» **Prompt 1**
According to the comet piece, what camera and lens does the writer set up on a tripod for comets in twilight?
» **Prompt 2**
Duplicate the part of the comet piece starting with "For comets in" and going on through "cream blue sky.".
» **Prompt 3**
Pick up the comet piece where it stops and continue it.

» **Extract provided**
The Circle Game, Joni Mitchell

The 1986 appearance of Comet Halley, compared to it predecessors, was kind of a dud. And we were left to new dreams, since none of us would live to see Halley come again.

“Comets are like cats: they have tails, and they do precisely what they want.”

David H. Levy

Fortunately, there have been other comets, which have lived up to the dream and mystery. In 2024, we were graced this fall with the appearance of Comet C2023 3A Tusuchinshan-Atlas – so wonderful! TC and I went out to Spy Pond in Arlington, MA. She wisely waited in the car listening to Bach, while I stood with a small crowd of nerdy Cambridge people waiting and stared in the chilly, setting light at the brilliance of Venus hovering above the horizon. Then we say it!

For comets in twilight, where the goal is to capture as much of the tail as possible I like to set up my Canon T6 with my 70 to 200 mm zoom on a tripod and take a wide open shot at something like 10 seconds. Figure 1 is the result, a spectacular comet against a cream blue sky.

Truly this comet was not a disappointment.  Comets have captivated humanity for millennia, inspiring awe and curiosity. These icy visitors from the far reaches of the solar system have been the subject of myths, legends, and scientific studies alike. They have been seen as harbingers of change, foretelling great battles won and lost.

“When beggars die, there are no comets seen: the heavens themselves blaze forth the death of princes.”

William Shakespeare

To the Elizabethans, who believed that the world was meant to be static the sudden appearance of these hairy mysteries could be terrifying.

As Hamlet says, “Time is out of joint. Oh cursed spite, that ever I was born to set it right.”

At their core, comets are icy bodies that orbit the Sun. They are composed primarily of frozen water, gases, and dust. Unlike planets or asteroids, comets have highly elliptical (elongated) orbits, which means they spend much of their time far from the Sun before making a dramatic, close approach.

» **Source material**

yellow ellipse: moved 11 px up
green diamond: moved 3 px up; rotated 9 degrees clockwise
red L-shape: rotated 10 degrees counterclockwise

» **Expected output 1**
A Canon T6 with a 70 to 200 mm zoom.

» **Expected output 2**
For comets in twilight, where the goal is to capture as much of the tail as possible I like to set up my Canon T6 with my 70 to 200 mm zoom on a tripod and take a wide open shot at something like 10 seconds. Figure 1 is the result, a spectacular comet against a cream blue sky.

» **Expected output 3**
When a comet gets near the Sun, the heat causes its ices to sublimate (change directly from solid to gas), releasing gas and dust into space. This process creates a glowing coma (a cloud of gas and dust) and often a bright, visible tail that points away from the Sun.

Comet tails, in fact, come in three distinct types, each created by different interactions between the comet, the solar wind, and the Sun.

Dust Tail:
This is the most visible and often the brightest tail. The dust tail forms from small, solid particles (mostly dust) that are released as the comet’s icy nucleus heats up and begins to sublimate as it gets closer to the Sun. These particles are pushed away from the Sun by the pressure of sunlight. The dust tail tends to be broad and curved, following the comet’s orbit.

Ion Tail (Plasma Tail):
The ion tail is created when the comet’s gases (mostly water vapor, carbon dioxide, and other compounds) ionize due to the intense ultraviolet radiation from the Sun. The solar wind then carries these charged particles away from the comet, forming a tail that always points directly away from the Sun. The ion tail is often faint and blue due to the ionized gas, and it’s more straight compared to the dust tail.

Antitail:
This one is a bit more unusual. An antitail occurs when the comet’s orbit is such that, from our perspective on Earth, the ion tail appears to point in the opposite direction to the Sun. This phenomenon can happen when the comet is moving away from the Sun and the ion tail is still pushed by the solar wind. The antitail appears as a faint feature, and it’s not visible in all comets. But it was brilliantly visible with comet C/2023 3A.

Comets are believed to be leftovers from the early solar system. They are said to be “cosmic time capsules,”  When our Sun and planets formed about 4.6 billion years ago, the outer regions of the solar system were home to many icy bodies that never coalesced into planets or moons. These icy bodies, known as cometary nuclei, contain some of the most primitive material in the solar system and are thought to have been preserved in their original state since the formation of the solar system.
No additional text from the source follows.